> [PROBLEM REQUIREMENTS]:
Output these lines as a JSON list of strings, one string per line, skipping blank lines and leaving out the pictures.
--- LISTED RECORDS Enclosed Below ---
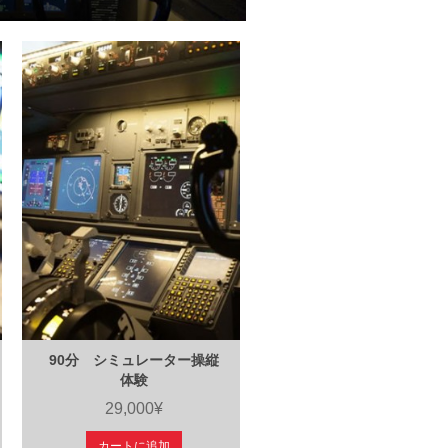
90分 シミュレーター操縦
体験
29,000¥
カートに追加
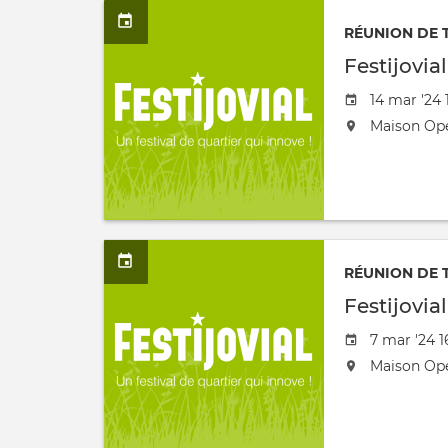
RÉUNION DE 
Festijovia
Date
14 mar '24 
de
L'événeme
Maison Op
l'évênemen
aura
lieu
au
/
à
RÉUNION DE 
Festijovia
Date
7 mar '24 1
de
L'événeme
Maison Op
l'évênemen
aura
lieu
au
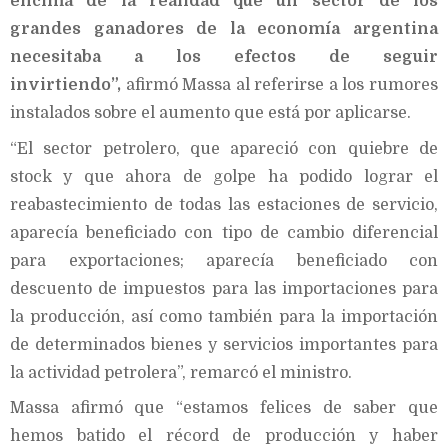
encima de la realidad que un sector de los
grandes ganadores de la economía argentina
necesitaba a los efectos de seguir
invirtiendo”,
afirmó Massa al referirse a los rumores
instalados sobre el aumento que está por aplicarse.
“El sector petrolero, que apareció con quiebre de
stock y que ahora de golpe ha podido lograr el
reabastecimiento de todas las estaciones de servicio,
aparecía beneficiado con tipo de cambio diferencial
para exportaciones; aparecía beneficiado con
descuento de impuestos para las importaciones para
la producción, así como también para la importación
de determinados bienes y servicios importantes para
la actividad petrolera”, remarcó el ministro.
Massa afirmó que “estamos felices de saber que
hemos batido el récord de producción y haber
--- End of Enclosed LISTED RECORDS ---
> [EXERCISE ANSWER]:
[
  "90分 シミュレーター操縦",
  "体験",
  "29,000¥",
  "カートに追加",
  "RÉUNION DE ",
  "Festijovia",
  "Date",
  "14 mar '24 ",
  "de",
  "L'événeme",
  "Maison Op",
  "l'évênemen",
  "aura",
  "lieu",
  "au",
  "/",
  "à",
  "RÉUNION DE ",
  "Festijovia",
  "Date",
  "7 mar '24 1",
  "de",
  "L'événeme",
  "Maison Op",
  "l'évênemen",
  "aura",
  "lieu",
  "au",
  "encima de la realidad que un sector de los",
  "grandes ganadores de la economía argentina",
  "necesitaba a los efectos de seguir",
  "invirtiendo”,",
  "afirmó Massa al referirse a los rumores",
  "instalados sobre el aumento que está por aplicarse.",
  "“El sector petrolero, que apareció con quiebre de",
  "stock y que ahora de golpe ha podido lograr el",
  "reabastecimiento de todas las estaciones de servicio,",
  "aparecía beneficiado con tipo de cambio diferencial",
  "para exportaciones; aparecía beneficiado con",
  "descuento de impuestos para las importaciones para",
  "la producción, así como también para la importación",
  "de determinados bienes y servicios importantes para",
  "la actividad petrolera”, remarcó el ministro.",
  "Massa afirmó que “estamos felices de saber que",
  "hemos batido el récord de producción y haber"
]